I ask the Minister why availability of transport payments on the Azure card is very limited, and whether the Government will think about extending and expanding that. I think that one can pay for mobile phone top-ups on the Azure card, but I hope that the Government might think about making the payment, particularly to mothers in the perinatal period, a bit more generous and perhaps making it easier for them to call their home countries, and friends and others in this country. Finally, I am not quite clear about the roll-over arrangements. I know that there is generally a limit of £5 per week that can be carried over to the next. Perhaps with families it works differently, but I am concerned that if a parent wants to buy a Christmas or birthday present for a child they should be able to save up over a period of time to do that. I would like clarification on that.
As I said, the Secretary of State in the other place said that this is a supposed to be a temporary arrangement, yet for many families it is far from temporary, and I am concerned about that. There are purposes for this—I see that, and I expect that the Minister will say so—but I wonder whether they justify the harm that this seems to cause.
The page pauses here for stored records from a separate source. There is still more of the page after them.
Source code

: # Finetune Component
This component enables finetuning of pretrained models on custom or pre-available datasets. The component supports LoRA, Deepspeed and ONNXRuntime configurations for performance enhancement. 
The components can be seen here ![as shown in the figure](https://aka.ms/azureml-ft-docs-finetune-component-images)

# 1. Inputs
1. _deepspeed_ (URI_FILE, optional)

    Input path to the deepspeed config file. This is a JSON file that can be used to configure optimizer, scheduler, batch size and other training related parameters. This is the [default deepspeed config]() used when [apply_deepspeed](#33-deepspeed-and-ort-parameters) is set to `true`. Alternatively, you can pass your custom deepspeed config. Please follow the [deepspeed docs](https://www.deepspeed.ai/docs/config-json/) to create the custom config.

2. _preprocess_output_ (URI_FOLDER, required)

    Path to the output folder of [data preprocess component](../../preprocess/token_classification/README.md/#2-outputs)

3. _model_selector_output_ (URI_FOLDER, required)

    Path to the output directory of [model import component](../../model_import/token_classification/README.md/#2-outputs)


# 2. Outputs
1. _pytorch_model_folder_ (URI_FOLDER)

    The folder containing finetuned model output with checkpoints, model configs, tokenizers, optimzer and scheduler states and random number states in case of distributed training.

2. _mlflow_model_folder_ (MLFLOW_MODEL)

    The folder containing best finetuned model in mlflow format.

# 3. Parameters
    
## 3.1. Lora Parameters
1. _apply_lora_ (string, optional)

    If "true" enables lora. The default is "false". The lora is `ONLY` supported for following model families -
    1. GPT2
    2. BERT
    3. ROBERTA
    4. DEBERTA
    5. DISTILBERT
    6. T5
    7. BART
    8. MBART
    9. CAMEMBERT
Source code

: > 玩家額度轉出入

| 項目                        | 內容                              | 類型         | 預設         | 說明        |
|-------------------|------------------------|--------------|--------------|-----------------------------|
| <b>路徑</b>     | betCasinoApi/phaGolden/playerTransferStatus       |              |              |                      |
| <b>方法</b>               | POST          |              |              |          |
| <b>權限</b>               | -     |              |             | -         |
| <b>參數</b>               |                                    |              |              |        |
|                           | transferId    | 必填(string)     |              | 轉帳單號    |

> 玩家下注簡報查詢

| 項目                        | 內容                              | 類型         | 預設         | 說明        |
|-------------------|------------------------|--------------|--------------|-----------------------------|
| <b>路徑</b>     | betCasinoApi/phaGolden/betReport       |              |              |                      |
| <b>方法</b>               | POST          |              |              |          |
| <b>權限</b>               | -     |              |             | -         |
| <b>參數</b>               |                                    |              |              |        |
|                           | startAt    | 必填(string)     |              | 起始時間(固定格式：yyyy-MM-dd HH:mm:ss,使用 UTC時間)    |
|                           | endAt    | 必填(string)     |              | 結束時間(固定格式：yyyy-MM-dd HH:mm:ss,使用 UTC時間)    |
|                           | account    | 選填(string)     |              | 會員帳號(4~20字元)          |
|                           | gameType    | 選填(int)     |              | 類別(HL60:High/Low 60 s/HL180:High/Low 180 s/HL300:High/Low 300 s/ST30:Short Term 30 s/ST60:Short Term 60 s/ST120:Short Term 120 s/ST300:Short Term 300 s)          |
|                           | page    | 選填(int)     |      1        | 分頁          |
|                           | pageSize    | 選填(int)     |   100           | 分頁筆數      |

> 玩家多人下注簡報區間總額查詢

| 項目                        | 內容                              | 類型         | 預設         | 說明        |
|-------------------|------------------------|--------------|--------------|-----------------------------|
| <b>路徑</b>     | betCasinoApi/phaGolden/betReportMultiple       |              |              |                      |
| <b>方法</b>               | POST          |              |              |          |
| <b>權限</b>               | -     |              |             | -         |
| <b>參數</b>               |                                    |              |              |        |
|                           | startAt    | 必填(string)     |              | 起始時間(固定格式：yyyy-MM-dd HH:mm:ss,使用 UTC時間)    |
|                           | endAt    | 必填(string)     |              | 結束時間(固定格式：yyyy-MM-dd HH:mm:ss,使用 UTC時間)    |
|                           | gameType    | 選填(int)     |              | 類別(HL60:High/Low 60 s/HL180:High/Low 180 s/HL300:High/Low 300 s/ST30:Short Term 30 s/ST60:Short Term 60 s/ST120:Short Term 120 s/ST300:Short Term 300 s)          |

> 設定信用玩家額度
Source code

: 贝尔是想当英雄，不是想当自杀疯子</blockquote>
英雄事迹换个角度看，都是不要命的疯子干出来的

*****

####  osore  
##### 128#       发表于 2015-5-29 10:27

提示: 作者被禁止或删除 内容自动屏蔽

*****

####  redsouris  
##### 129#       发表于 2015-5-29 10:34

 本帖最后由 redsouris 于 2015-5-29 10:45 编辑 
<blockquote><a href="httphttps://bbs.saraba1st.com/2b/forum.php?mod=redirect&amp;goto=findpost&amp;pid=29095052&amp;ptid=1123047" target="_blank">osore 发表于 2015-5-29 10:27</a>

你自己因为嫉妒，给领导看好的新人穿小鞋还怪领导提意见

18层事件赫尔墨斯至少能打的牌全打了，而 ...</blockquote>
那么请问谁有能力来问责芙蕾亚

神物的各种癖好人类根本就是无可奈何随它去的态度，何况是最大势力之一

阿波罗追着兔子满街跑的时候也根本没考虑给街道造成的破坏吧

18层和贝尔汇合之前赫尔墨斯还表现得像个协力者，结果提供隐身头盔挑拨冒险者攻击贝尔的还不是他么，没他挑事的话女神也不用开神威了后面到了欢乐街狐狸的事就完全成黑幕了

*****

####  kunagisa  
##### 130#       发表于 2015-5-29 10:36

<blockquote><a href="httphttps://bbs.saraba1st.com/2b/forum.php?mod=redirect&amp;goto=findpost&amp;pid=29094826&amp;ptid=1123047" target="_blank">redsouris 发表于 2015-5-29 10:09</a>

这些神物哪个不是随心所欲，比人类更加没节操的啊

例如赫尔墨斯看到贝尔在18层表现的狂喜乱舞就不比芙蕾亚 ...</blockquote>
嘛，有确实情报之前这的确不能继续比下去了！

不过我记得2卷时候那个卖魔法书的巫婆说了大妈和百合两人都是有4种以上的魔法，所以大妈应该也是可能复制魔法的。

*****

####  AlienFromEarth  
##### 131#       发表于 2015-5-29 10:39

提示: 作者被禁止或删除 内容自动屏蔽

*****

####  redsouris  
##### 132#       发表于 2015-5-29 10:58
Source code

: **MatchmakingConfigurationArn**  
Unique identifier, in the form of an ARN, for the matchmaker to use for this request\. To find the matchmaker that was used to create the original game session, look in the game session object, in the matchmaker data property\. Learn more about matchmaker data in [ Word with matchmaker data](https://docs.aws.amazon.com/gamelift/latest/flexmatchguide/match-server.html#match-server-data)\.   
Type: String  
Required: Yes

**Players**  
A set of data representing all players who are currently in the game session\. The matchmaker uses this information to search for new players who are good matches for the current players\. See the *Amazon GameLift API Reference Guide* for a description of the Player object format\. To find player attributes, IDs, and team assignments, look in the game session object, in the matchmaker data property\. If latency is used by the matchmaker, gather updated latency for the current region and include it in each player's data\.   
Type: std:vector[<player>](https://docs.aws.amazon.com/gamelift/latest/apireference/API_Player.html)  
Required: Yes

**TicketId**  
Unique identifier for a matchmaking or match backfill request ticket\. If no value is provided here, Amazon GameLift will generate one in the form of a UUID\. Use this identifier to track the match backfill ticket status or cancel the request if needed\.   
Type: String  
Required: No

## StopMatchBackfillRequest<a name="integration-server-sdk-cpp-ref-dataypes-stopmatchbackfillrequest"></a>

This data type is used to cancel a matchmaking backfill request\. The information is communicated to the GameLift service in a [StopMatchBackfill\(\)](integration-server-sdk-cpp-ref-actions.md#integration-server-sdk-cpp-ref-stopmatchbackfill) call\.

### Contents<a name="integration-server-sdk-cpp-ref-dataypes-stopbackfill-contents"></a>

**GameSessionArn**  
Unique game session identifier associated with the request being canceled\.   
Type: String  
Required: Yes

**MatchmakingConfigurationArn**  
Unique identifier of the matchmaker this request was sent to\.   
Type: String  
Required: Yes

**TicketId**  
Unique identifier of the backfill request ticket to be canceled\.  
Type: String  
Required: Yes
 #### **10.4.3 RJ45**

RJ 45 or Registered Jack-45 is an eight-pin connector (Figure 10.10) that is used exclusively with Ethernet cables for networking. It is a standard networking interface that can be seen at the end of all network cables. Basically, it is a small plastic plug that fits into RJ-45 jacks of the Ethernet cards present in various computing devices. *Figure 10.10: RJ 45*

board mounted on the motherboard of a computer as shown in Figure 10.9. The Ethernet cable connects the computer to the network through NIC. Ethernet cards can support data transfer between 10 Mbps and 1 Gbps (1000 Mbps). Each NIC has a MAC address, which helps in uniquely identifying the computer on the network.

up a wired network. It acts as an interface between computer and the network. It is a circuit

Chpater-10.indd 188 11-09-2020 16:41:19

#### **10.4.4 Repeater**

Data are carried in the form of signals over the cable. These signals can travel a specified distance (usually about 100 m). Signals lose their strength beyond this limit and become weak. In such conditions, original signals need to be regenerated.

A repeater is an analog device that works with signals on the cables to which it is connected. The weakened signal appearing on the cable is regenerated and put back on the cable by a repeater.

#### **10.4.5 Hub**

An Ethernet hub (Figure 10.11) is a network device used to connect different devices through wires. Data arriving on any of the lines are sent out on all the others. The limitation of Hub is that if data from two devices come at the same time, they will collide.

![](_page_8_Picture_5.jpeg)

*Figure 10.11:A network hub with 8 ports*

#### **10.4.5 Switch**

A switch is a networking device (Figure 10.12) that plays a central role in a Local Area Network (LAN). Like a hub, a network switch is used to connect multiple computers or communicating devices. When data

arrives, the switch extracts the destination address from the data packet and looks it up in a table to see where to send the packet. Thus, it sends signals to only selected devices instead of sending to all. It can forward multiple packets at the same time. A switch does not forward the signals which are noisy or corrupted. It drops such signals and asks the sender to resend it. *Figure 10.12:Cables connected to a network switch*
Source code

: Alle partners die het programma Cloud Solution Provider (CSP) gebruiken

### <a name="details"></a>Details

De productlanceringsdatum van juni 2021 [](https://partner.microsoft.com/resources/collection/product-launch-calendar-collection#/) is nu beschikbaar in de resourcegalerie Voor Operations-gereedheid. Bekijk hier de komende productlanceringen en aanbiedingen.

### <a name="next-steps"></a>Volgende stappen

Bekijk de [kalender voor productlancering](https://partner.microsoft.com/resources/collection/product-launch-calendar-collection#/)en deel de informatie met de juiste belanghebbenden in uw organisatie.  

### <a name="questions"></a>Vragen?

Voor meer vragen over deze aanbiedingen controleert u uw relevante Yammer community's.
I should also have mentioned the matter raised by the noble Lord, Lord Roberts, about stigma. There are two issues here. First, a family using this card in a local shop may mean that people with whom they are acquainted get to know their status, which may be unhelpful for them and further isolate them. Secondly, there is a question about their perception of themselves. If they go into a shop and they have to produce a special card and then experience a kind of looking down the nose from others in the shop, this may reinforce their sense of difference and isolation. If they are in a vulnerable time in their lives, for instance in or shortly after pregnancy, it may also make it harder for them to reach out to people, in their community possibly, but also to other indigenous people—it may make it harder for them to make those bonds, friendships and acquaintances that are so important.
To conclude, having followed the issue of families in detention in Yarl’s Wood for many years, I would like to say one more time, in the context of the anniversary today of the United Nations Convention on the Rights of the Child, that I am grateful to the coalition Government for deciding to treat families in this particular area so much better than they were treated in the past. I look forward to the Minister’s response.